::: EXTRACT :::

COMMISSIONER OF INTERNAL REVENUE.
No. 12-43.
Supreme Court of the United States
Argued Feb. 20, 2013.
Decided May 20, 2013.
Paul D. Clement, Washington, DC, for Petitioners.
Ann O'Connell, for Respondent.
Ashley C. Parrish, King & Spalding LLP, Washington, DC, Richard E. May, Mark B. Bierbower, Timothy L. Jacobs, Hunton & Williams LLP, Washington, DC, Paul D. Clement, Counsel of Record, Erin E. Murphy, Bancroft PLLC, Washington, DC, for Petitioners.
Donald B. Verrilli, Jr., Solicitor General, Kathryn Keneally, Assistant Attorney General, Malcolm L. Stewart, Deputy Solicitor General, Ann O'Connell, Assistant to the Solicitor General, Counsel of Record, Thomas J. Clark, Francesca U. Tamami, Attorneys, Department of Justice, Washington, DC, for Respondent.
Justice THOMAS delivered the opinion of the Court.

::: RECORDS SUPPLIED :::

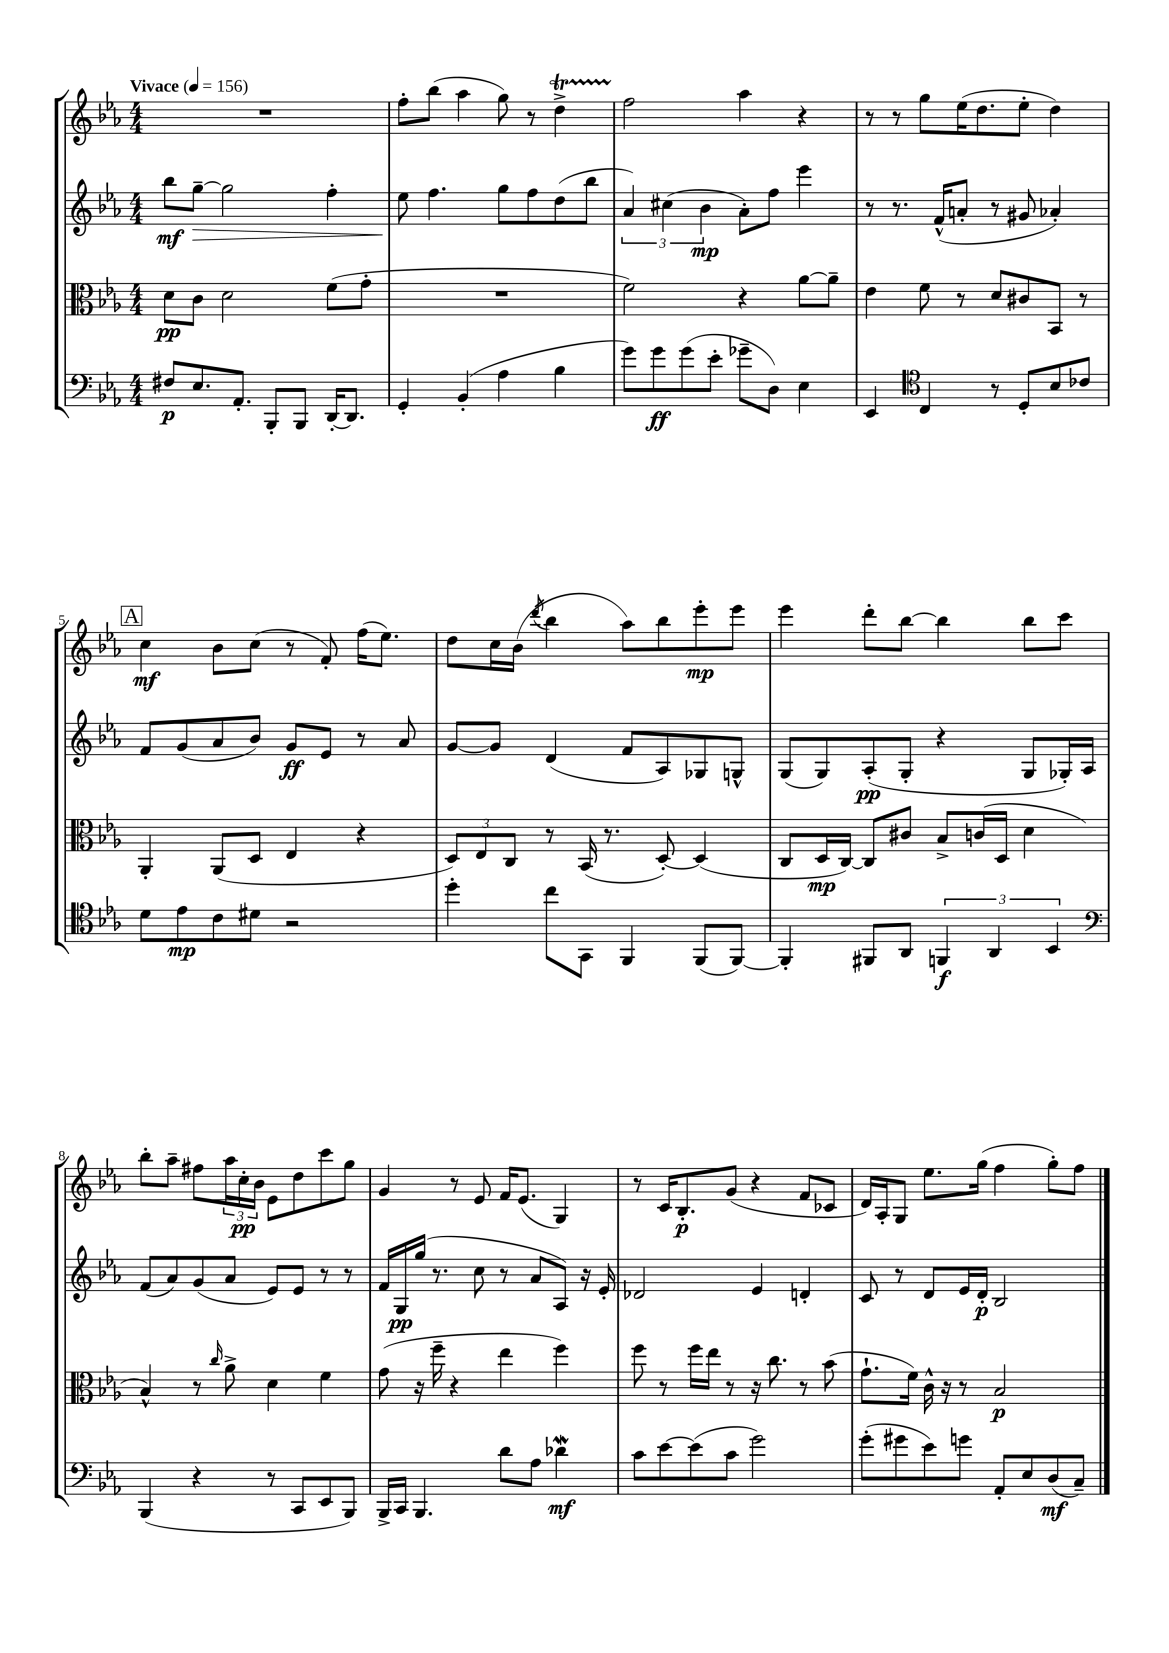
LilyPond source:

<<
\new StaffGroup <<
\new Staff = "s0" {
    \clef treble \key ees \major \numericTimeSignature \time 4/4 \tempo "Vivace" 4 = 156
    R1 |
    f''8-. bes''8( aes''4 g''8) r8 d''4->\startTrillSpan |
    f''2\stopTrillSpan aes''4 r4 |
    r8 r8 g''8 ees''16( d''8. ees''8-. d''4) |
    \mark \markup { \box "A" } c''4\mf bes'8 c''8( r8 f'8-.) f''16( ees''8.) |
    d''8 c''16 bes'16( \acciaccatura { d'''8 } bes''4 aes''8) bes''8 ees'''8-.\mp ees'''8 |
    ees'''4 d'''8-. bes''8~ bes''4 bes''8 c'''8 |
    bes''8-. aes''8-- fis''8 \tuplet 3/2 { aes''16 c''16-.\pp bes'16 } ees'8 d''8 c'''8 g''8 |
    g'4 r8 ees'8 f'16 ees'8.( g4) |
    r8 c'16 bes8.-.\p g'8( r4 f'8 ces'8 |
    d'16) aes16-. g8 ees''8. g''16( f''4 g''8-.) f''8 \bar "|." |
}
\new Staff = "s1" {
    \clef treble \key ees \major \numericTimeSignature \time 4/4
    bes''8\mf g''8~--\> g''2 f''4-. |
    ees''8\! f''4. g''8 f''8 d''8( bes''8 |
    \tuplet 3/2 { aes'4) cis''4( bes'4\mp } aes'8-.) f''8 ees'''4 |
    r8 r8. f'16-^( a'8-. r8 gis'8 aes'4-.) |
    \mark \markup { \box "A" } f'8 g'8( aes'8 bes'8) g'8\ff ees'8 r8 aes'8 |
    g'8~ g'8 d'4( f'8 aes8) ges8 g8-^ |
    g8( g8) aes8-.\pp( g8-. r4 g8 ges16-.) aes16 |
    f'8( aes'8) g'8( aes'8 ees'8) ees'8 r8 r8 |
    f'16 g16\pp g''16( r8. c''8 r8 aes'8 aes8) r16 ees'16-. |
    des'2 ees'4 d'4-. |
    c'8 r8 d'8 ees'16 d'16-.\p bes2 \bar "|." |
}
\new Staff = "s2" {
    \clef alto \key ees \major \numericTimeSignature \time 4/4
    d'8\pp c'8 d'2 f'8( g'8-. |
    R1 |
    f'2) r4 aes'8~ aes'8-- |
    ees'4 f'8 r8 d'8 cis'8 bes,8 r8 |
    \mark \markup { \box "A" } aes,4-. aes,8( d8 ees4 r4 |
    \tuplet 3/2 { d8) ees8 c8 } r8 bes,16( r8. d8~-.) d4( |
    c8 d16\mp c16~) c8 cis'8 bes8-> c'16( d16 d'4 |
    bes4-^) r8 \grace { c''16 } aes'8-> d'4 f'4 |
    g'8( r16 f''16-- r4 ees''4 f''4) |
    f''8 r8 f''16 ees''16 r8 r16 c''8. r8 bes'8( |
    g'8.-! f'16) c'16-^ r16 r8 bes2\p \bar "|." |
}
\new Staff = "s3" {
    \clef bass \key ees \major \numericTimeSignature \time 4/4
    fis8\p ees8. aes,8.-. bes,,8-. bes,,8 d,16~-. d,8. |
    g,4-. bes,4-.( aes4 bes4 |
    g'8) g'8\ff g'8( ees'8-. ges'8-- d8) ees4 |
    ees,4 \clef tenor c4 r8 d8-. bes8 ces'8 |
    \mark \markup { \box "A" } d'8 ees'8\mp c'8 dis'8 r2 |
    d''4-. c''8 g,8 f,4 f,8( f,8~) |
    f,4-. fis,8 aes,8 \tuplet 3/2 { f,4\f aes,4 bes,4 } |
    \clef bass bes,,4( r4 r8 c,8 ees,8 bes,,8) |
    bes,,16-> c,16 bes,,4. d'8 aes8 des'4\mordent\mf |
    c'8 ees'8~ ees'8( c'8 g'2) |
    g'8-.( gis'8 ees'8) g'8 aes,8-. ees8 d8\mf( c8--) \bar "|." |
}
>>
>>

:::

- [TO DO] Give the court case listing again, everything from "Ann O'Connell, for" down to "DC, for Respondent.", and switch "Counsel of Record" to "Attorney of Record" wherever it appears.

- [COMPLETED TASK]
Ann O'Connell, for Respondent.
Ashley C. Parrish, King & Spalding LLP, Washington, DC, Richard E. May, Mark B. Bierbower, Timothy L. Jacobs, Hunton & Williams LLP, Washington, DC, Paul D. Clement, Attorney of Record, Erin E. Murphy, Bancroft PLLC, Washington, DC, for Petitioners.
Donald B. Verrilli, Jr., Solicitor General, Kathryn Keneally, Assistant Attorney General, Malcolm L. Stewart, Deputy Solicitor General, Ann O'Connell, Assistant to the Solicitor General, Attorney of Record, Thomas J. Clark, Francesca U. Tamami, Attorneys, Department of Justice, Washington, DC, for Respondent.